> Exercise directions: Entries follow. Give back exactly the lines starting at the one containing "19: (193, 343)" and ending at the one containing "37: (197, 375)", and no other lines.

[Pixel coordinate tracking data]
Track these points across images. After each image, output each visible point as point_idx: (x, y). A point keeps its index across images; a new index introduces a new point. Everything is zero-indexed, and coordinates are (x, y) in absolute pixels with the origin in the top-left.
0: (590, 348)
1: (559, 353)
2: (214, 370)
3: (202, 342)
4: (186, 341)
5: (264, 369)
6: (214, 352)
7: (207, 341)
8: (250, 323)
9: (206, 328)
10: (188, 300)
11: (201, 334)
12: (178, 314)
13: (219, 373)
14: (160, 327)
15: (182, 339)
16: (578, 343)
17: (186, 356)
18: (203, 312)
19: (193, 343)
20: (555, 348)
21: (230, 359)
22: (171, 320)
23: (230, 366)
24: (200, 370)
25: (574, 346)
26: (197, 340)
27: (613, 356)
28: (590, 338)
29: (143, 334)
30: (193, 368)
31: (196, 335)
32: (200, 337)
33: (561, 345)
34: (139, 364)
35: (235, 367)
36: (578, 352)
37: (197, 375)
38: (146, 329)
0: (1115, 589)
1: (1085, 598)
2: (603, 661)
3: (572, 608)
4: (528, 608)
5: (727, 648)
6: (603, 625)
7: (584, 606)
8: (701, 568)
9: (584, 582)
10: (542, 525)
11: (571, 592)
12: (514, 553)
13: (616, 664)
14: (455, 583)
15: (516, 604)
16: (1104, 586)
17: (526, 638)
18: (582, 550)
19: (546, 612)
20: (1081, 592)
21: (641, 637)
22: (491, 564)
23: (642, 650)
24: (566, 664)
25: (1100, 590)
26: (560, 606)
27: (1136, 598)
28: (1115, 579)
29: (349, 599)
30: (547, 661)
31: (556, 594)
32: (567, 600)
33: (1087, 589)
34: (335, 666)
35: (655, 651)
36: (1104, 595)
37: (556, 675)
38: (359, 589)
==
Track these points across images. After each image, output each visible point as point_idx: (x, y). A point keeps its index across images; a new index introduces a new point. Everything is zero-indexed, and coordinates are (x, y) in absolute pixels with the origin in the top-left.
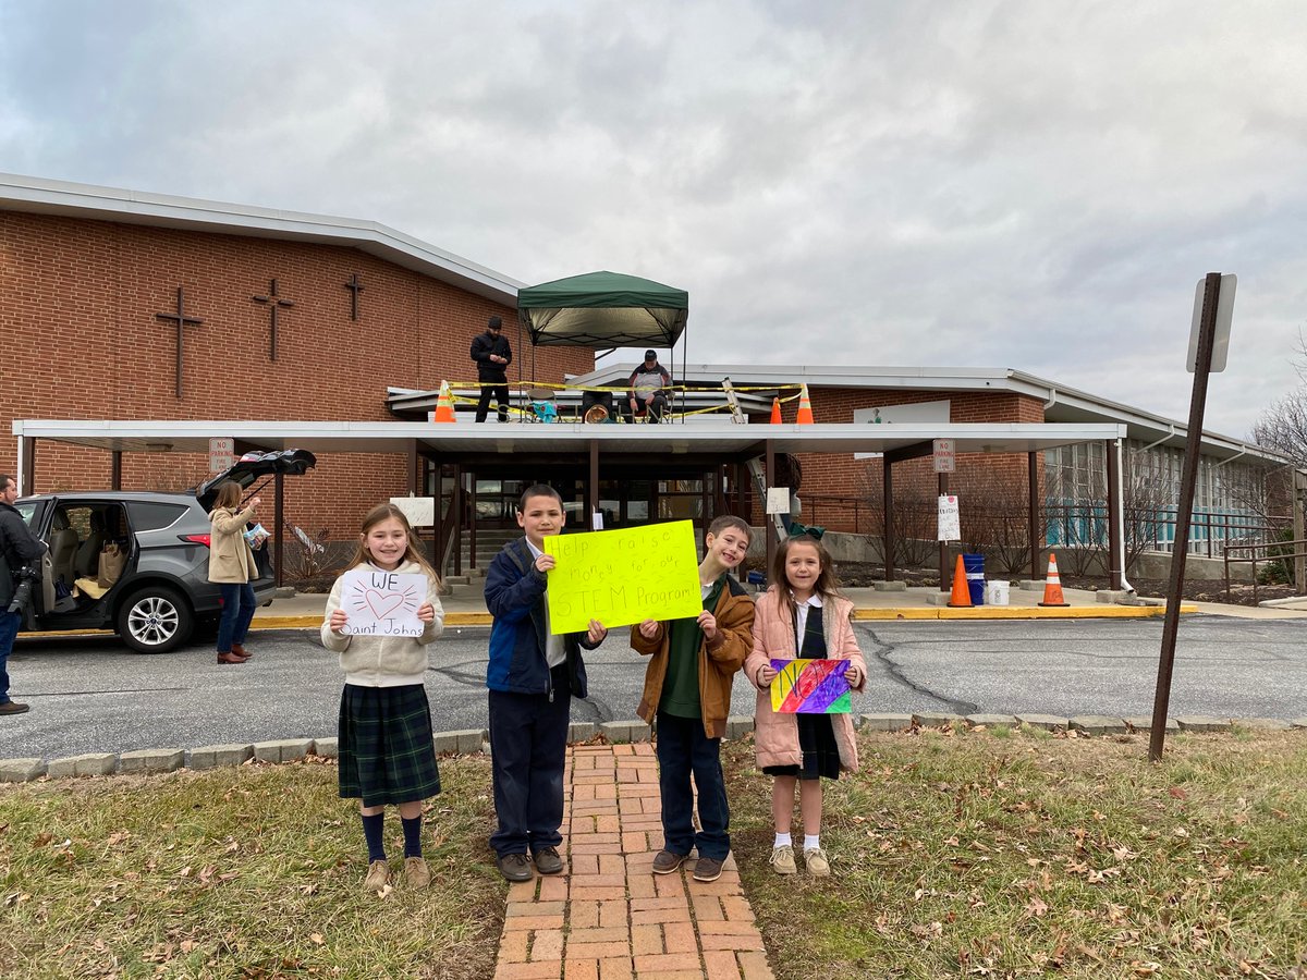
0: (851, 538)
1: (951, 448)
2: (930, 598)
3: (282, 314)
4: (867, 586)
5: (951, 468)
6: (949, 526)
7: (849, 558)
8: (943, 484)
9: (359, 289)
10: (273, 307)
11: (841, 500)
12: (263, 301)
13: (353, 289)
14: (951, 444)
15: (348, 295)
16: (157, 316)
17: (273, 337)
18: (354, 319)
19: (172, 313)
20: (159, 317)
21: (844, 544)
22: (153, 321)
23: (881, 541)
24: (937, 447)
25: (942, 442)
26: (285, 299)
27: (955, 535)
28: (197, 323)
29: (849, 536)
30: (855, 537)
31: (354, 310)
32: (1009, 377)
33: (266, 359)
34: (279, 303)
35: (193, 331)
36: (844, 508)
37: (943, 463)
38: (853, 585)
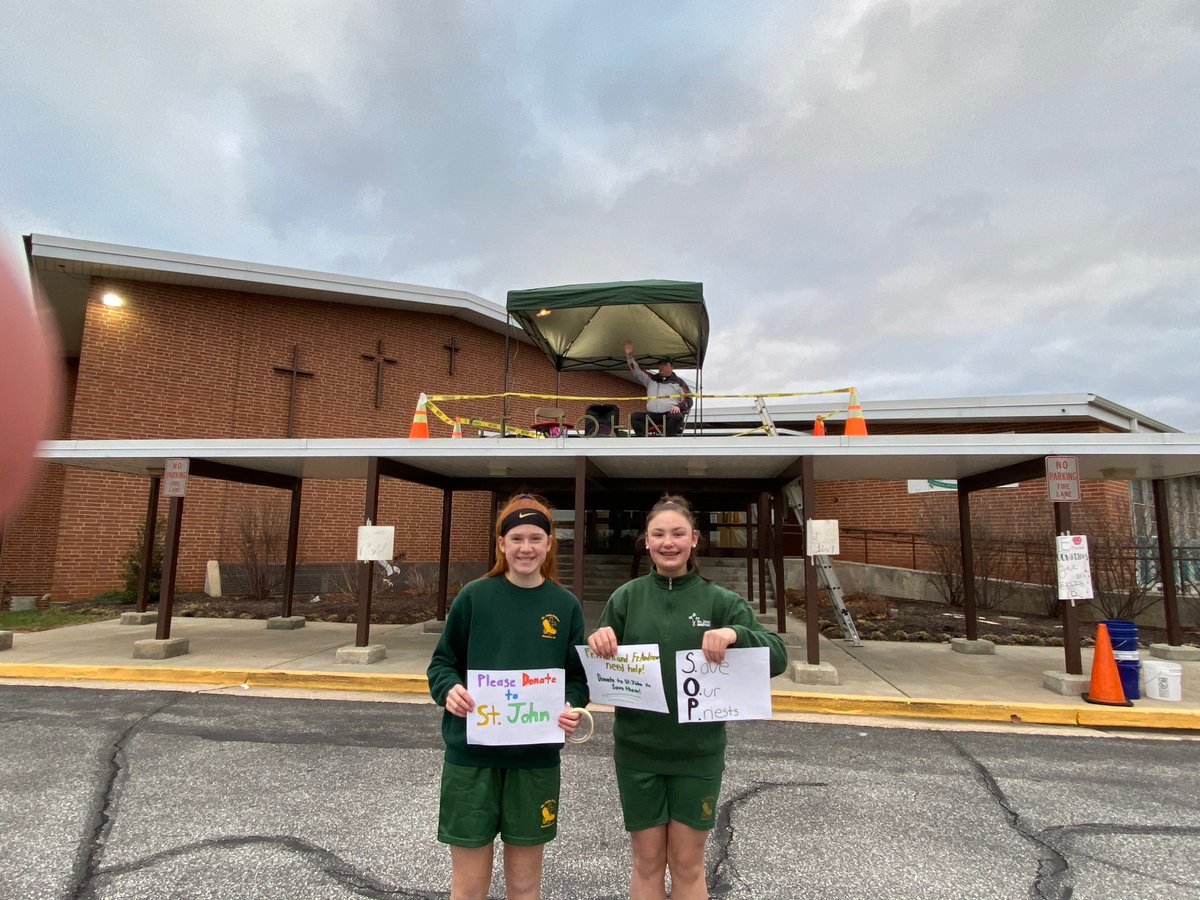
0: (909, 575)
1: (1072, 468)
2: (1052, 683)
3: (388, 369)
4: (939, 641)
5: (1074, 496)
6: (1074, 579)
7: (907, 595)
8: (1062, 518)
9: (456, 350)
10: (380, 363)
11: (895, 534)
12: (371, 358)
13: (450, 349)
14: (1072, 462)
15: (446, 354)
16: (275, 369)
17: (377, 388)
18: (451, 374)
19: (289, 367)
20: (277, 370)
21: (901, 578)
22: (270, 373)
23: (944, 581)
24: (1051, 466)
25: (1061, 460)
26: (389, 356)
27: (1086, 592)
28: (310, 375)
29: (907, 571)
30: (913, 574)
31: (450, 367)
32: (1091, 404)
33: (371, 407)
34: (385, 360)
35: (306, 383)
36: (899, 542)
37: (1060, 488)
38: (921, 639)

> Exercise response:
19: (193, 343)
20: (555, 348)
21: (230, 359)
22: (171, 320)
23: (230, 366)
24: (200, 370)
25: (574, 346)
26: (197, 340)
27: (613, 356)
28: (590, 338)
29: (143, 334)
30: (193, 368)
31: (196, 335)
32: (200, 337)
33: (561, 345)
34: (139, 364)
35: (235, 367)
36: (578, 352)
37: (197, 375)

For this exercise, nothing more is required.